- Born: August 18, 1930 Omaha, Nebraska, U.S.
- Died: July 30, 2026 (aged 95) Bedford, Massachusetts, U.S.
- Education: Nebraska Wesleyan University; University of Michigan;
- Known for: topology; Hungarian algorithm;
- Scientific career
- Fields: Mathematician
- Institutions: University of Michigan; Princeton University; Massachusetts Institute of Technology;
- Doctoral advisor: Edwin Evariste Moïse
- Doctoral students: Robert Penner;

= James Munkres =

American mathematician (1930–2026)

James Raymond Munkres (August 18, 1930 – July 30, 2026) was an American mathematician and academic who was professor of mathematics at MIT and is the author of several texts in the area of topology, including Topology (an undergraduate-level text), Analysis on Manifolds, Elements of Algebraic Topology, and Elementary Differential Topology. He is also the author of Elementary Linear Algebra.

==Life and career==
Munkres completed his undergraduate education at Nebraska Wesleyan University and received his Ph.D. from the University of Michigan in 1956; his advisor was Edwin E. Moise. Earlier in his career he taught at the University of Michigan and at Princeton University.

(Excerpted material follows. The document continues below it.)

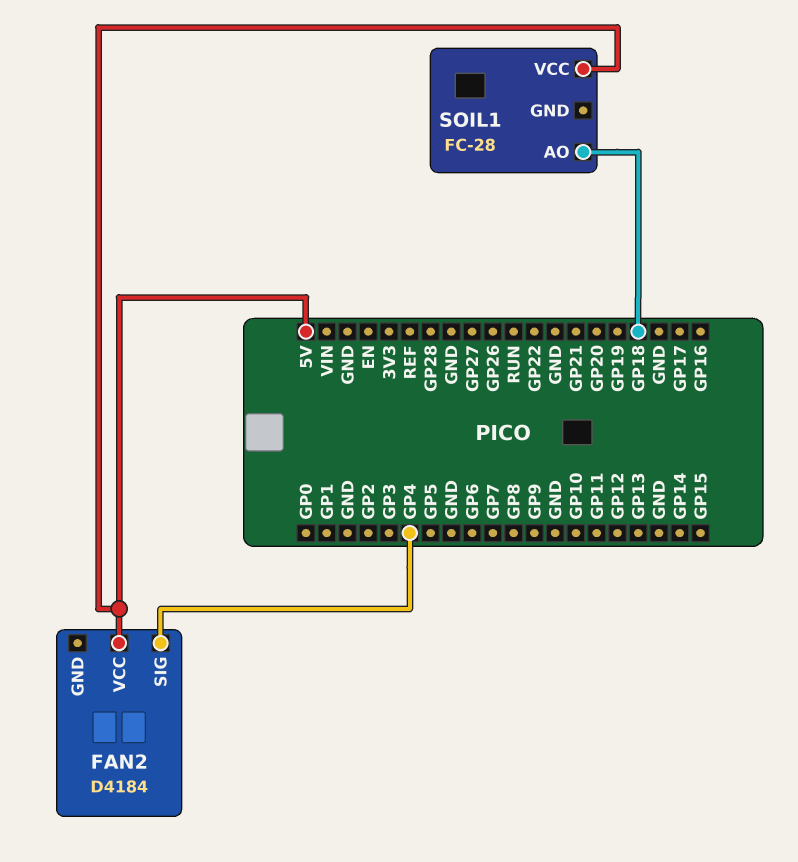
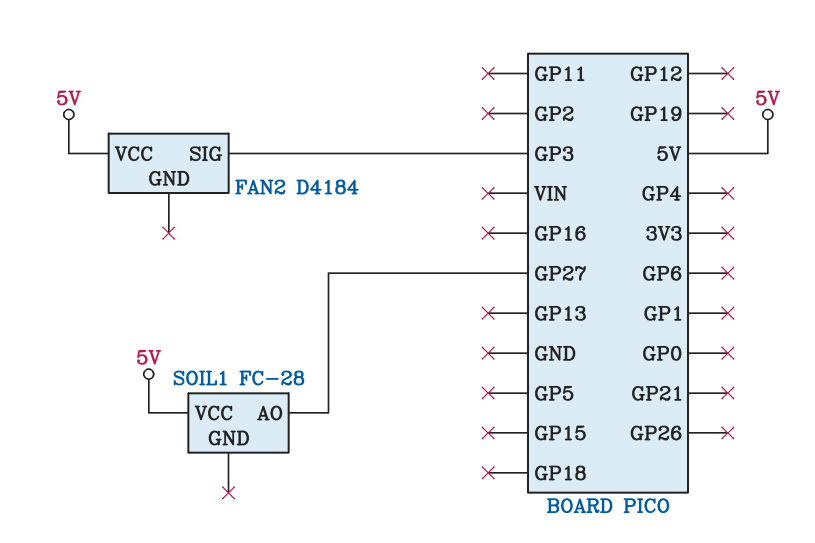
FAN2 pin SIG: GP4 -> GP3
SOIL1 pin AO: GP18 -> GP27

Among Munkres' contributions to mathematics is the development of what is sometimes called the Munkres assignment algorithm. A significant contribution in topology is his obstruction theory for the smoothing of homeomorphisms. These developments establish a connection between the John Milnor groups of differentiable structures on spheres and the smoothing methods of classical analysis.

He was elected to the 2018 class of fellows of the American Mathematical Society.

Munkres died on July 30, 2026, at the age of 95.